Excerpt from a data file:
# # # # # # #
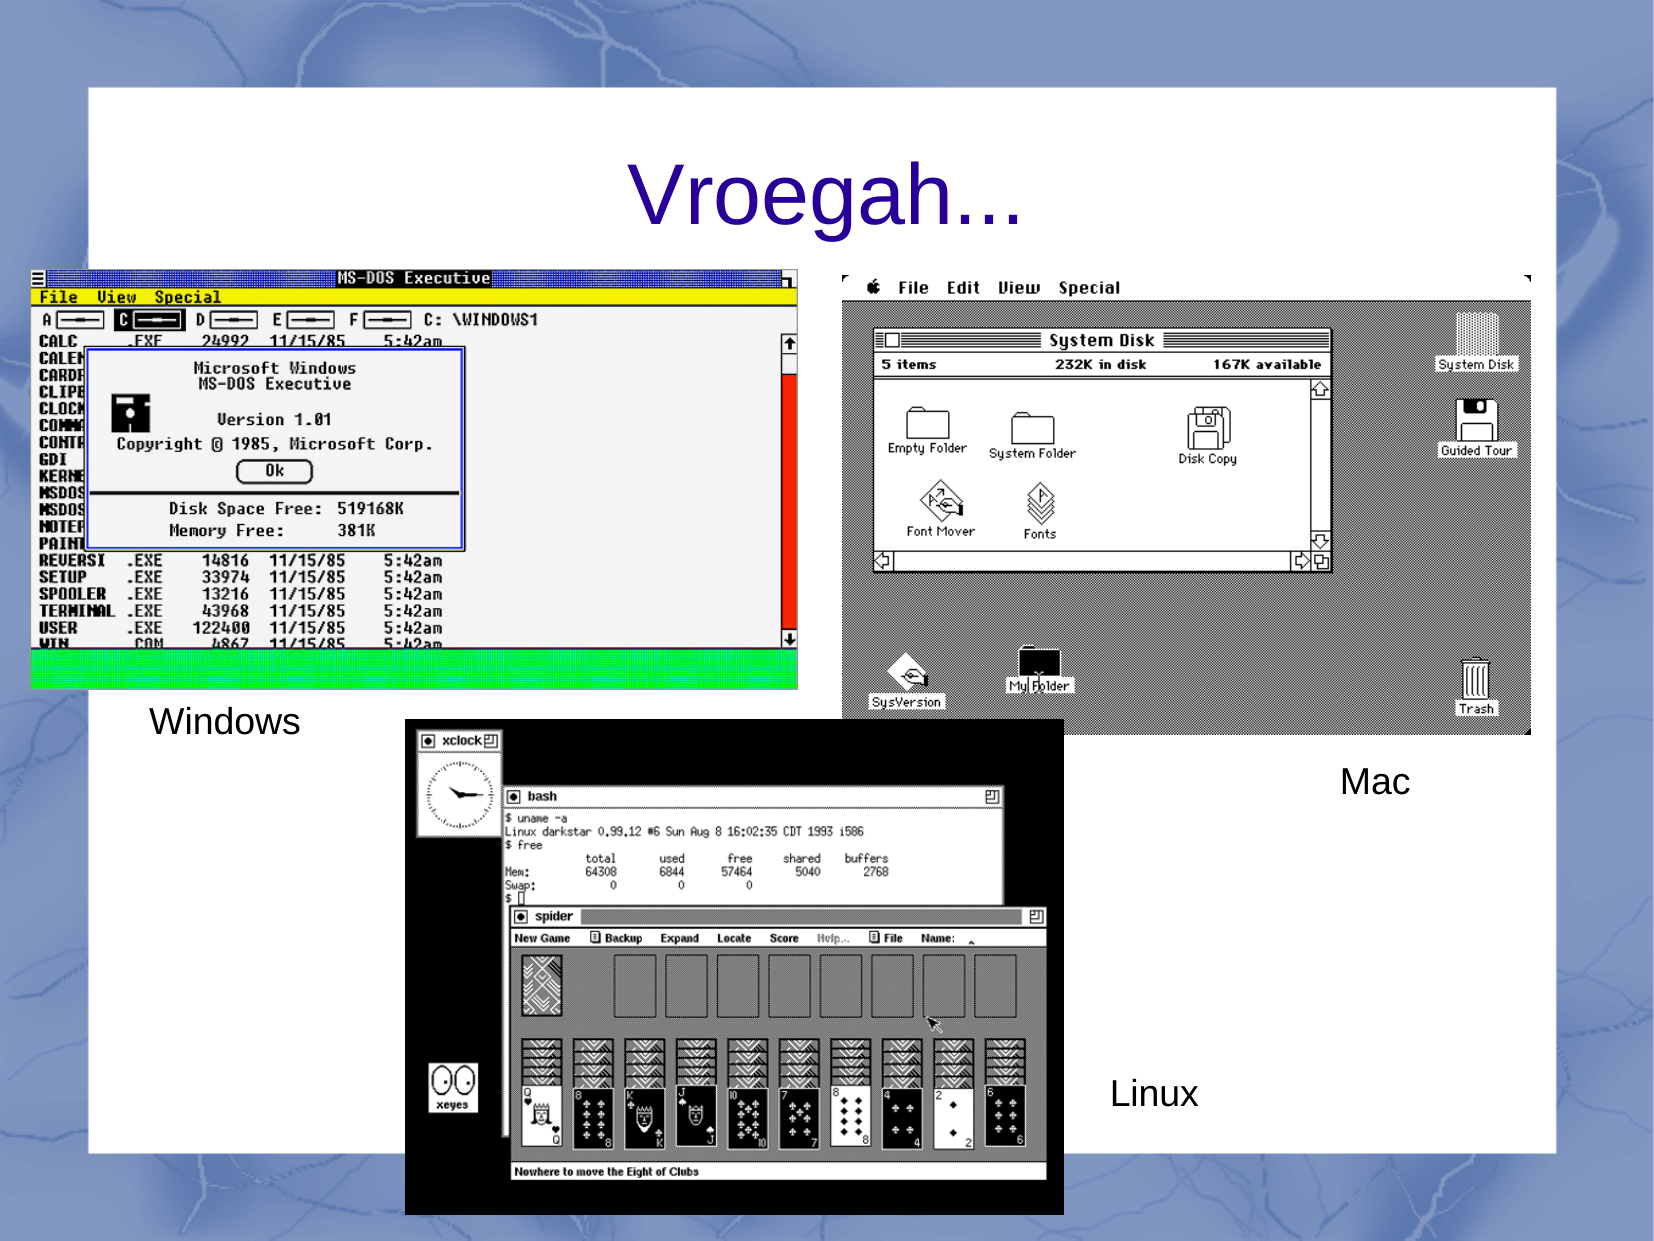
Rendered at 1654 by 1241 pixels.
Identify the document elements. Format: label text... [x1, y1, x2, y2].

title Vroegah... [118, 90, 1536, 298]
text_box Windows [134, 693, 316, 751]
picture [0, 0, 1654, 1241]
text_box Linux [1095, 1065, 1214, 1122]
text_box Mac [1325, 753, 1426, 811]
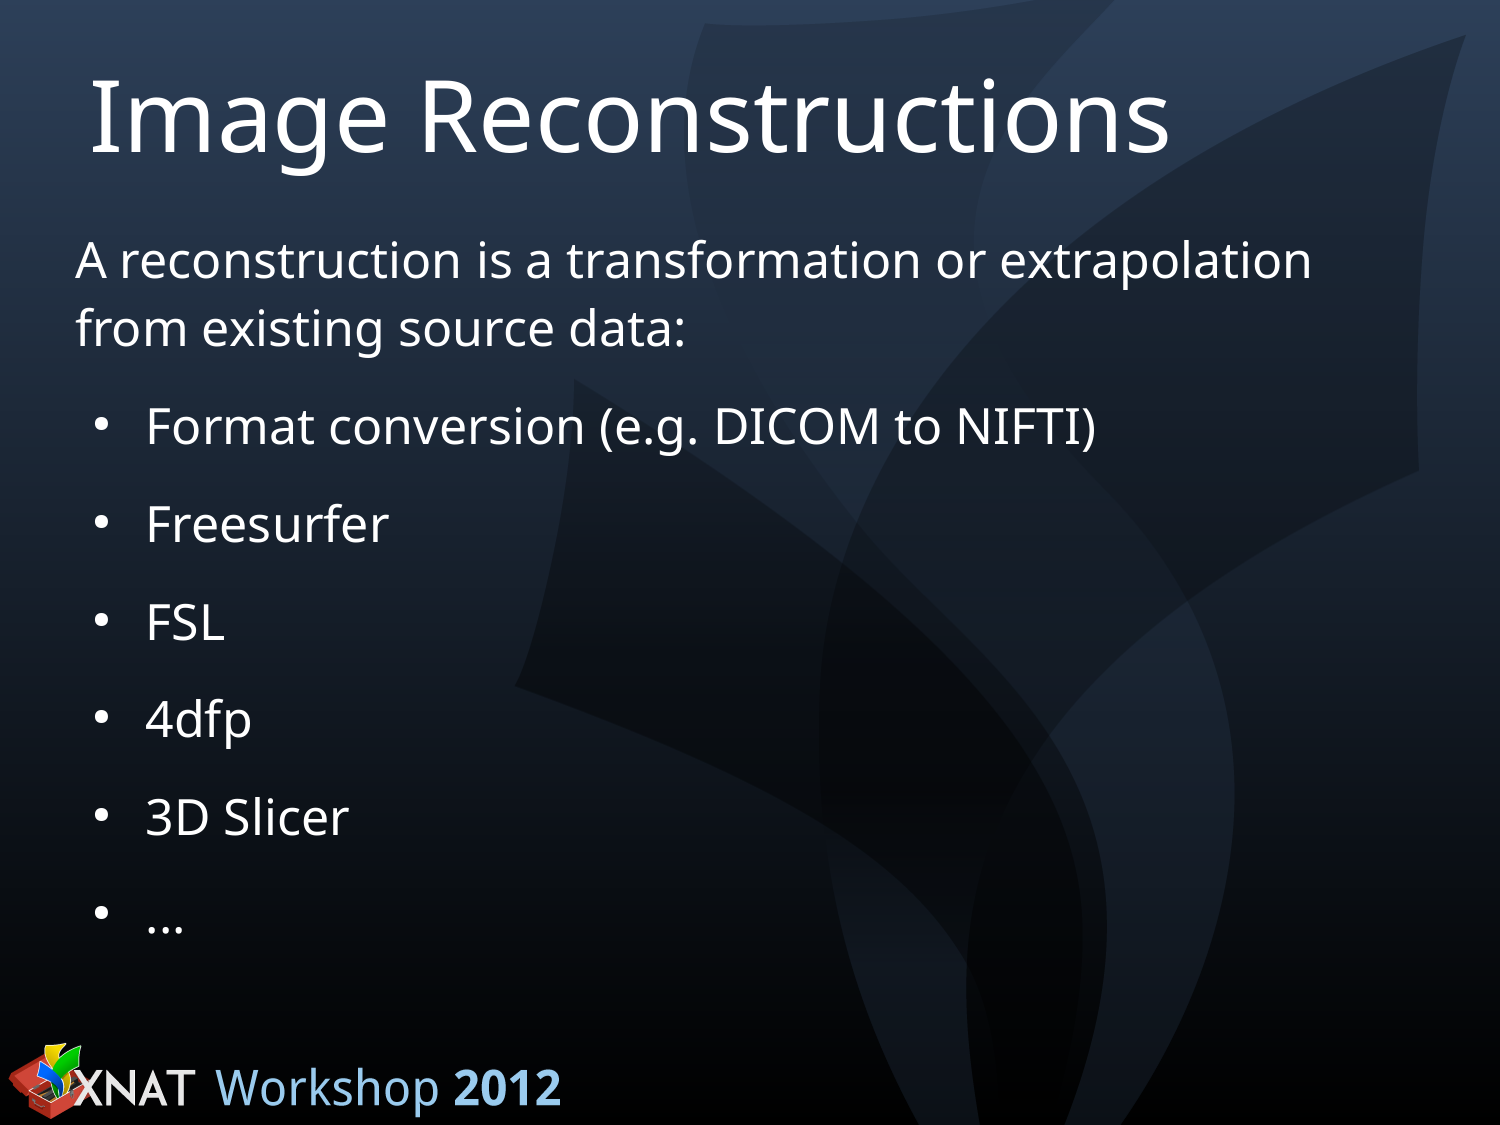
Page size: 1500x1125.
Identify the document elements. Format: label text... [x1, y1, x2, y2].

list [60, 215, 1425, 1005]
title Image Reconstructions [75, 45, 1425, 188]
list A reconstruction is a transformation or extrapolation from existing source data: Format conversion (e.g. DICOM to NIFTI) Freesurfer FSL 4dfp 3D Slicer ... [75, 225, 1426, 849]
picture [0, 0, 1500, 1125]
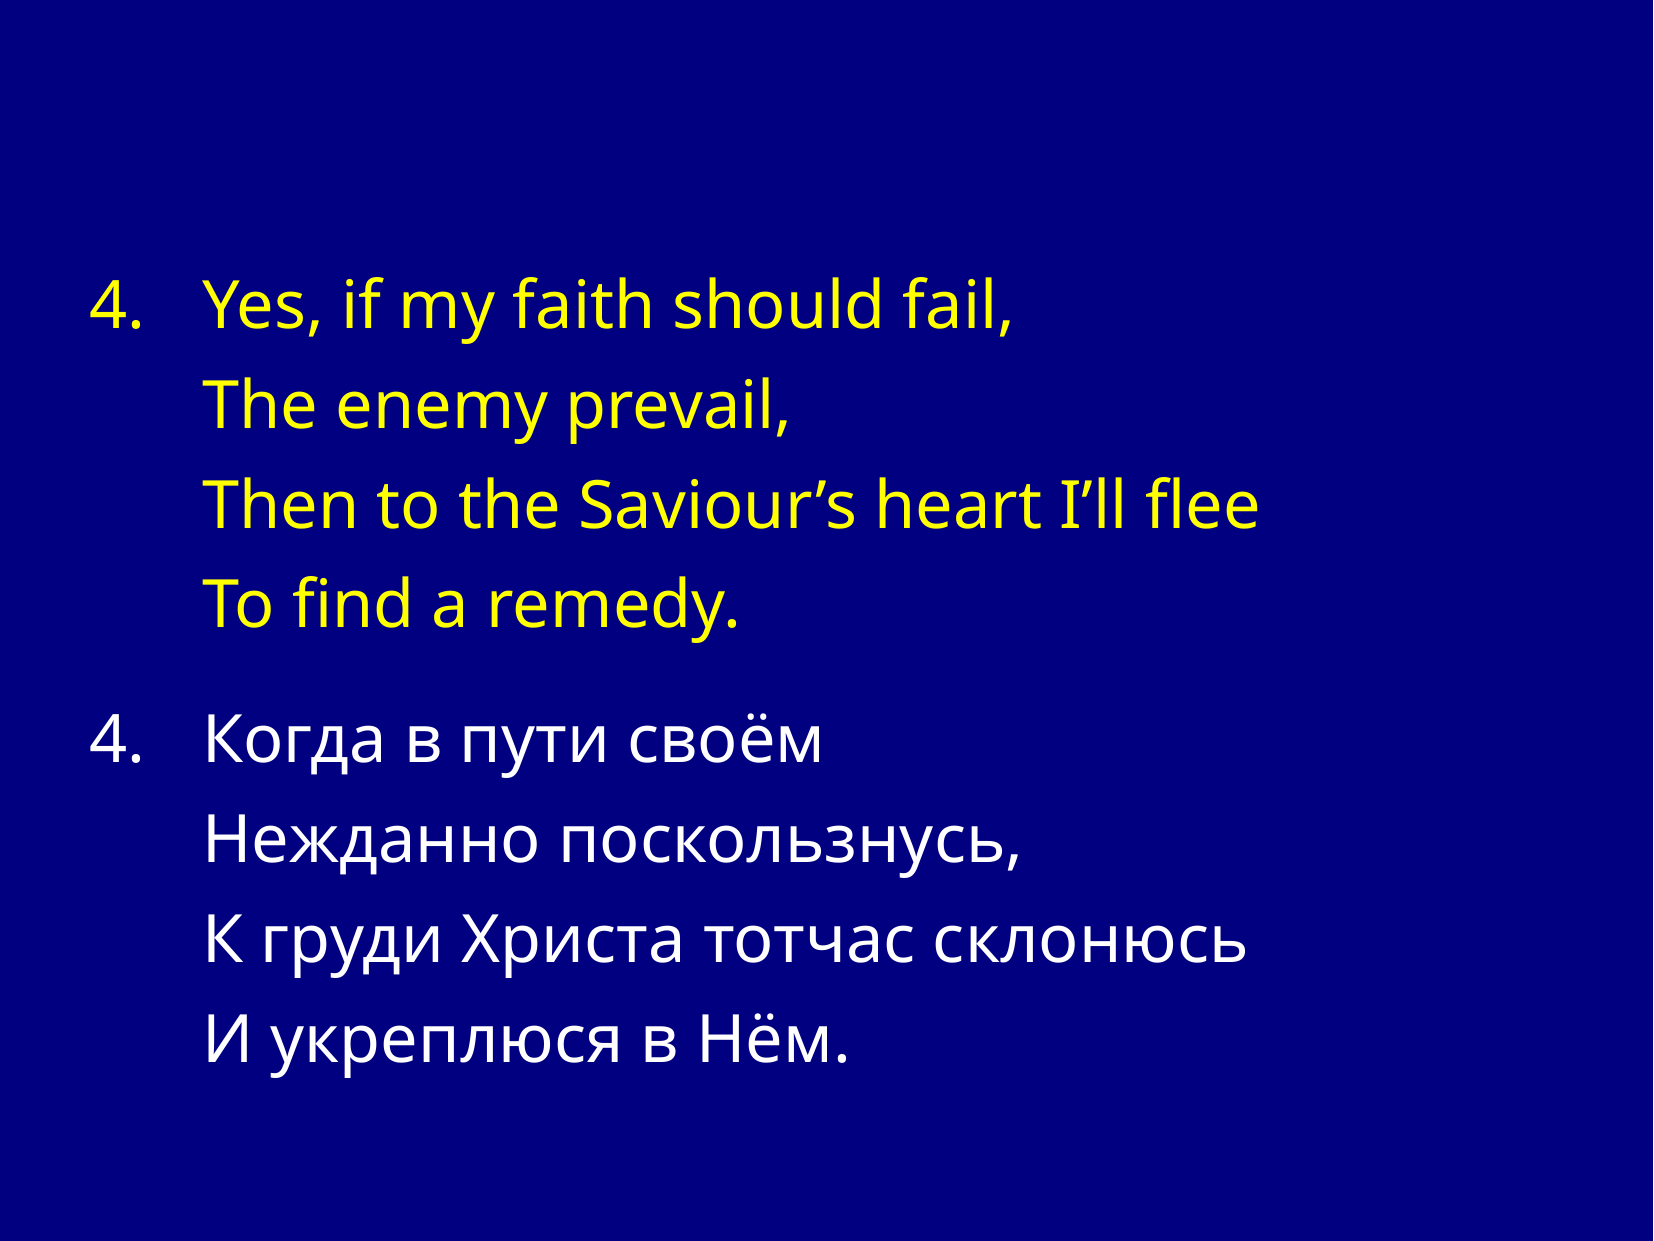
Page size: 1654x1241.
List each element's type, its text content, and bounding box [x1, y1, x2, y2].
# # # # # # #
◆ **Given instruction**
Please reproduce every line of the entries above word for word, omitting the pictures.

◆ **The response**
Rendered at 1654 by 1241 pixels.
Identify the document elements. Format: label text... [x1, y1, x2, y2].

title Vroegah... [118, 90, 1536, 298]
text_box Windows [134, 693, 316, 751]
picture [0, 0, 1654, 1241]
text_box Linux [1095, 1065, 1214, 1122]
text_box Mac [1325, 753, 1426, 811]
Page size: 1500x1125.
Identify the document elements. Format: label text... [x1, y1, x2, y2].

list [60, 215, 1425, 1005]
title Image Reconstructions [75, 45, 1425, 188]
list A reconstruction is a transformation or extrapolation from existing source data: Format conversion (e.g. DICOM to NIFTI) Freesurfer FSL 4dfp 3D Slicer ... [75, 225, 1426, 849]
picture [0, 0, 1500, 1125]
Page size: 1654x1241.
List each element's type, its text content, and bounding box [x1, y1, x2, y2].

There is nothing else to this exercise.